Begin at the line of the listing that has "Dergiye kapak olan" and stop after the line that has "yaptığı bitkisel ilaçlar, cerrahi". Write out those lines alone, putting "eserindeki" in place of "kitabındaki" and leaving everything else the same.

^^^^^^^^

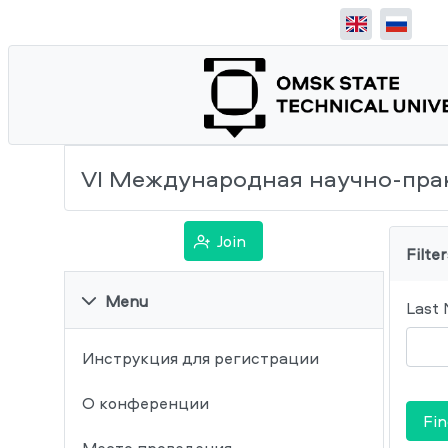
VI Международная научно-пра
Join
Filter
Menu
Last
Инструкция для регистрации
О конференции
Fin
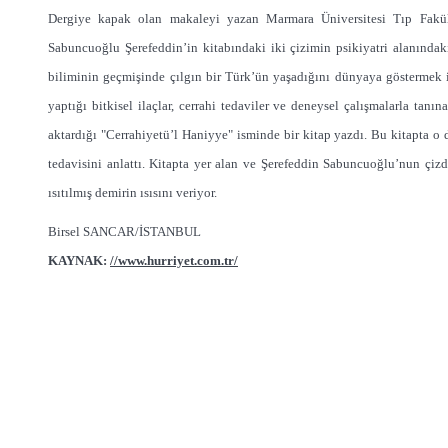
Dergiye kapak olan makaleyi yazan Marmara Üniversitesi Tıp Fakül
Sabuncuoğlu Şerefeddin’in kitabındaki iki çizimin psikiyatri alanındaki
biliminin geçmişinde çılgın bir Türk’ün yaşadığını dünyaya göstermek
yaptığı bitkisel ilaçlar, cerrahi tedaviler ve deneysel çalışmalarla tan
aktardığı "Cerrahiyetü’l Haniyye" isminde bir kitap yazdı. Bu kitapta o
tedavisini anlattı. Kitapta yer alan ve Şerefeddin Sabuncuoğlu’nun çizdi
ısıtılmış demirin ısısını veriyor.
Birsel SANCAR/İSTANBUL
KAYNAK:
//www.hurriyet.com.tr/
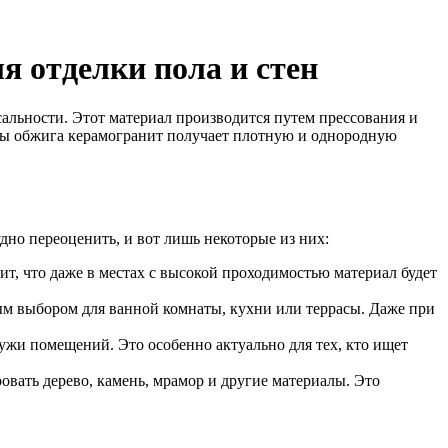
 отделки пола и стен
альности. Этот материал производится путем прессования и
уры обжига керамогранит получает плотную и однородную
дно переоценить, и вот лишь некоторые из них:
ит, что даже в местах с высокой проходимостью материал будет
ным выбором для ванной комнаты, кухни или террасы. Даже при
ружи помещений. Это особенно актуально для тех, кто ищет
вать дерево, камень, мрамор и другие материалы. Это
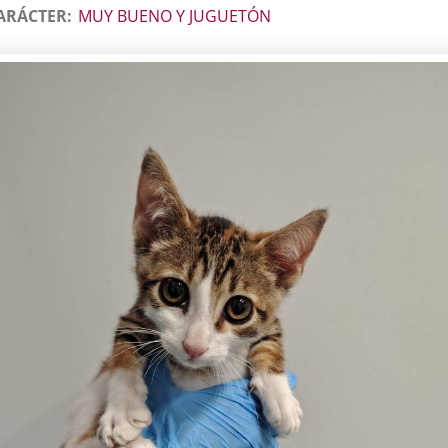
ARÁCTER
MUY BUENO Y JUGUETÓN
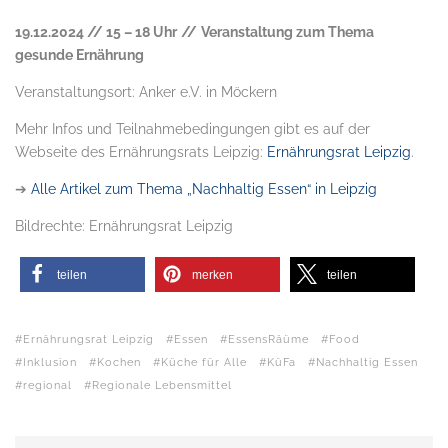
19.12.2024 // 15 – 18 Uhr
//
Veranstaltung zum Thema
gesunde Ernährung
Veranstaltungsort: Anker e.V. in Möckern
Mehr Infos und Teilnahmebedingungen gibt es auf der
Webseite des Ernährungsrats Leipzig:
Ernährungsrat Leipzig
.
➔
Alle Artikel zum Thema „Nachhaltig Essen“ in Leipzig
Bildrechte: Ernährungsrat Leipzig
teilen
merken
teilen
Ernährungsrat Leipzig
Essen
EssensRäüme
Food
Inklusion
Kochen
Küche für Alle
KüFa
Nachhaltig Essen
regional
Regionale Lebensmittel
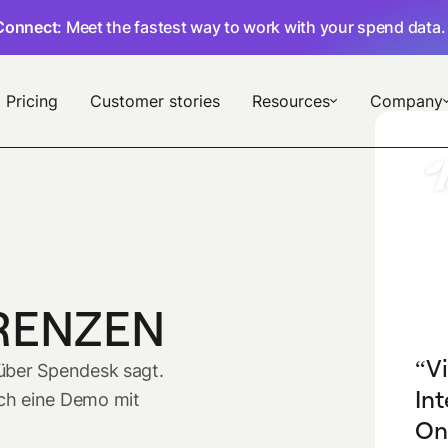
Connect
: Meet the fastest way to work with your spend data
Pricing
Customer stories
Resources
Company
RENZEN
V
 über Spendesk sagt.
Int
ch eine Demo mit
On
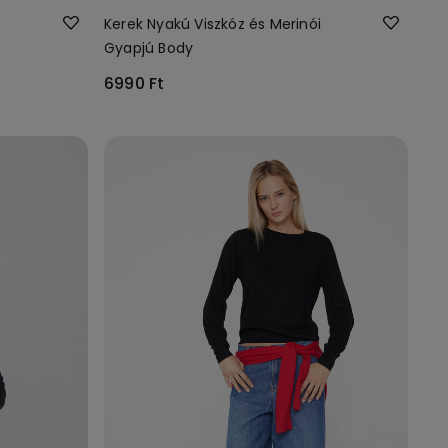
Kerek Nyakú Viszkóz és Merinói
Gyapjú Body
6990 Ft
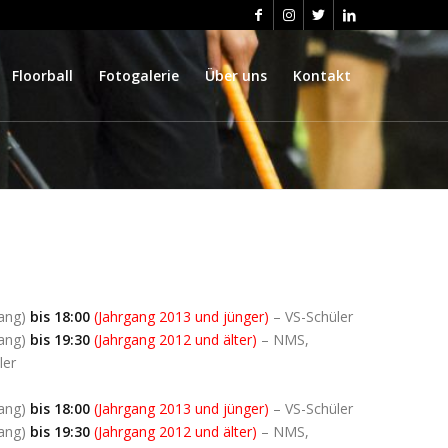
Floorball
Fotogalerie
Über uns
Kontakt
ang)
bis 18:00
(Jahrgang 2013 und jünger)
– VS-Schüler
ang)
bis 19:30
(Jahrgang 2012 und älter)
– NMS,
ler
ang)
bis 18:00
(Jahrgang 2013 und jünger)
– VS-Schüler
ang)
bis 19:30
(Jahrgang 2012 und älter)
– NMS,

^^^^^^^^

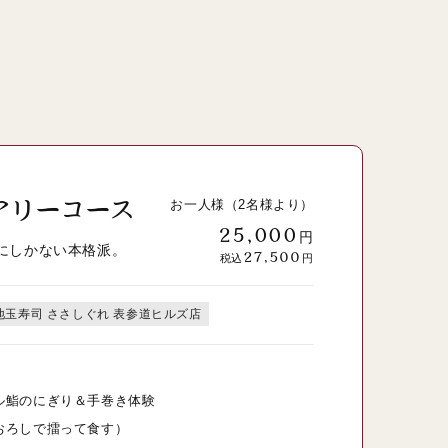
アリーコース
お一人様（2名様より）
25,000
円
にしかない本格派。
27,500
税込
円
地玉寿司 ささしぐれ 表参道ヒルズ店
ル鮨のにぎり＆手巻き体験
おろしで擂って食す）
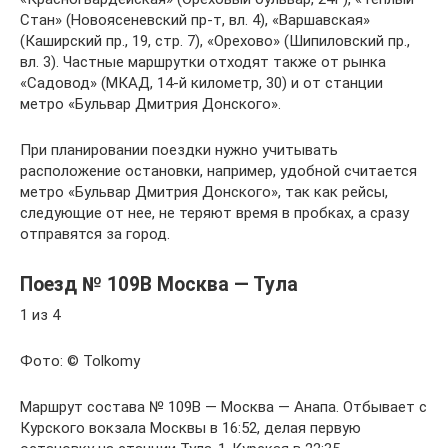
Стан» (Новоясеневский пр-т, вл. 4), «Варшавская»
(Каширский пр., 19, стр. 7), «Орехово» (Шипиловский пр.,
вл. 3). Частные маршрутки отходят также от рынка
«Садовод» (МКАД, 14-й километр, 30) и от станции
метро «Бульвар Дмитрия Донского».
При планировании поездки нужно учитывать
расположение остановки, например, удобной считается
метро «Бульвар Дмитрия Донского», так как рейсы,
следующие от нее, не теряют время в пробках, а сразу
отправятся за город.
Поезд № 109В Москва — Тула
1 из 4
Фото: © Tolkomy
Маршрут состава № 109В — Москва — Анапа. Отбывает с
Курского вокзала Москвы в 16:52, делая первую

^^^^^^^^

Answer to this problem
Dergiye kapak olan makaleyi yazan Marmara Üniversitesi Tıp Fakül
Sabuncuoğlu Şerefeddin’in eserindeki iki çizimin psikiyatri alanındaki
biliminin geçmişinde çılgın bir Türk’ün yaşadığını dünyaya göstermek
yaptığı bitkisel ilaçlar, cerrahi tedaviler ve deneysel çalışmalarla tan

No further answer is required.